Una esperienza che in modo emblematico può trasformare le rappresentazioni personali è costituita dalla maternità. La futura madre durante la gravidanza si confronterà con immagini che riguardano il feto che giorno per giorno si sviluppa; intorno al quarto mese queste rappresentazioni saranno intense perchè si percepiscono i movimenti del piccolo e l’esistenza di un’altro essere è più palpabile. Nel corso di questo periodo inconsciamente si fanno strada le paure e i timori di eventi negativi, delusioni, emozioni intense e gioiose. Con la nascita la madre si confronta con le rappresentazioni di chi è il figlio/ la figlia e di chi sarà. Molti schemi presenti durante la gravidanza scompariranno o verranno modificati a fronte della nuova situazione reale. Ci si confronta con il bambino reale e l’ideale creato prima della nascita, la rappresentazione di sè, donna con ruoli e portatrice di aspettative diversificate, si trasforma da un giorno all’altro e mentre la madre si appresta a prendersi cura in tutto e per tutto del proprio bambino, quest’ultimo a sua volta la aiuta a trasformare schemi agenti in momenti precedenti. L’identità di figlia viene integrata dal ruolo emerso con la maternità e ciò sposta equilibri, dinamiche interne e relazionali. Si può provare un profondo o incomprensibile senso di perdita affiancato alla sensazione di avere raggiunto nuove livelli di vita. Un’altro step importante e analizzato da Winnicott è costituito dalla necessità e dal desiderio di anteporre i bisogni della figlia/ figlio ai propri. Può essere complesso equilibrare aspetti della propria vita come il lavoro e il nuovo ruolo di caregiver. La rappresentazione della coppia si confronta a sua volta con l’arrivo di un terzo individuo in tutto e per tutto dipendente e bisognoso. Molte rappresentazioni relative al compagno/marito sono complementari a quelle relative al bambino, ad esempio l’amore incondizionato del piccolo può risvegliare interrogativi sul legame con il partner.

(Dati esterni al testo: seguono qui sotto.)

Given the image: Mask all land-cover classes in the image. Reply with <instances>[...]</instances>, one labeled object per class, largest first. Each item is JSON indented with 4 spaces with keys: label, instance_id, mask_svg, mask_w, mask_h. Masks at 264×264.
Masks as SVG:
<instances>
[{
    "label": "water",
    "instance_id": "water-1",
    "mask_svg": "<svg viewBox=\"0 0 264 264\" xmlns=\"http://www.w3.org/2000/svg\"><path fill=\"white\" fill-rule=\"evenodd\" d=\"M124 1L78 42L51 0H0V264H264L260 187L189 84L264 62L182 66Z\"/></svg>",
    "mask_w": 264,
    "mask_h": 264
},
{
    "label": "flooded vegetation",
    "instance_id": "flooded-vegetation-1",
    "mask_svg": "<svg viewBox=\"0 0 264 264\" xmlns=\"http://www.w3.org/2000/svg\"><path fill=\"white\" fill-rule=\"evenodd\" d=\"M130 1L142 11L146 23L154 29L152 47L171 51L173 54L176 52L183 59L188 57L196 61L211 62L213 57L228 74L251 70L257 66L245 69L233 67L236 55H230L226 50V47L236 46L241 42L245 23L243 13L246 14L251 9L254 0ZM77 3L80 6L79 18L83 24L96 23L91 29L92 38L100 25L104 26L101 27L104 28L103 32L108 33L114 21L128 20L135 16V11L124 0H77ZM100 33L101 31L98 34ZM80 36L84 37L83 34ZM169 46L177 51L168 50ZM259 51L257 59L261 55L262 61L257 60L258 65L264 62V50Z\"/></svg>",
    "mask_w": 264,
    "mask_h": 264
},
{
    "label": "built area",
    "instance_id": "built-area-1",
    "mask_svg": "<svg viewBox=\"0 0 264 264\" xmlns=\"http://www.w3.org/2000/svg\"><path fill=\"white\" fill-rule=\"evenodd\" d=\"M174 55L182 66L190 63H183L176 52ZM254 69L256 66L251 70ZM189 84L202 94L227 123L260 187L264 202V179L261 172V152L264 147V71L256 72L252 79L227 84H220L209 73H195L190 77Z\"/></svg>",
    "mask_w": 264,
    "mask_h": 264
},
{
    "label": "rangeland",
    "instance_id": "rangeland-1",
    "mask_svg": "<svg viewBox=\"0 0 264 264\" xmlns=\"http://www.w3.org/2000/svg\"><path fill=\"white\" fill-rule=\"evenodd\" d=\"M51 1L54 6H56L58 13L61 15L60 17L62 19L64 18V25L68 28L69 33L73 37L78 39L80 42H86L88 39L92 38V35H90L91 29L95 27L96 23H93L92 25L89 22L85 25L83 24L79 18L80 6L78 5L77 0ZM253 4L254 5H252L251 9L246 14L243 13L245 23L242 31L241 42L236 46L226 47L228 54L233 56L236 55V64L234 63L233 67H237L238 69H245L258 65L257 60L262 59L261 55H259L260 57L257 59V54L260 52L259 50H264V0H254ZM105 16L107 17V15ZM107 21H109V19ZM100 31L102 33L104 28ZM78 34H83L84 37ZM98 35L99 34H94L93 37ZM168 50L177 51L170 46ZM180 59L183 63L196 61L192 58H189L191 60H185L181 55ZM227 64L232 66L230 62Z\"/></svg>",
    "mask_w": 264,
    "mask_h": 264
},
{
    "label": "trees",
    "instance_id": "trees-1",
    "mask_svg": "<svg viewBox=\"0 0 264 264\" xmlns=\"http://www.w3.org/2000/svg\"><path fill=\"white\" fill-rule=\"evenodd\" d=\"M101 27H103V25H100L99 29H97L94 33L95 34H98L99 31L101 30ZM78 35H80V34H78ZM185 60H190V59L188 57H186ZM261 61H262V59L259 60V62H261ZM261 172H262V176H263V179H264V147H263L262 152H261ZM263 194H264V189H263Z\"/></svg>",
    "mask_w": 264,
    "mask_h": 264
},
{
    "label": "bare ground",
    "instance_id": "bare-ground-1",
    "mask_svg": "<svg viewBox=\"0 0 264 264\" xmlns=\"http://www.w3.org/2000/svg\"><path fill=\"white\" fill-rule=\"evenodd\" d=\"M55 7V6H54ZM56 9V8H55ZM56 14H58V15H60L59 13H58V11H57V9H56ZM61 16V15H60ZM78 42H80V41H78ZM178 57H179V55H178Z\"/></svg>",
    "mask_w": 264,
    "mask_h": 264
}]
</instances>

Nel caso delle depressioni post-parto lo stato d’ansia è elevato e accompagnato da un senso di disinteresse per il neonato. Alla base di tali vissuti la madre prova profondi sentimenti di incapacità e vengono lamentati disturbi del sonno e dell’appetito. La difficoltà riguarda la capacità di immedesimarsi nei bisogni del bambino/a. L’accudimento viene percepito come sfinente associato ad una forte esperienza di inadeguatezza. Vi sono spinte aggressive che vengono sopite attraverso il blocco inibitorio. E’ attraverso l’immedesimazione e l’investimento emotivo che è possibile sviluppare capacità empatica e comprensione dell’altro. Al momento del parto la madre sposta l’investimento dal bambino ideale sul neonato reale, esterno da sè e ciò può generare spinte aggressive più o meno inconsce.

Le rappresentazioni descritte operano nell’interazione e possono gradualmente essere comprese per arrivare ad un cambiamento. Il lavoro consiste nel  capire come questi schemi esercitano un’influenza, come vengano tradotti in azioni e comportamenti.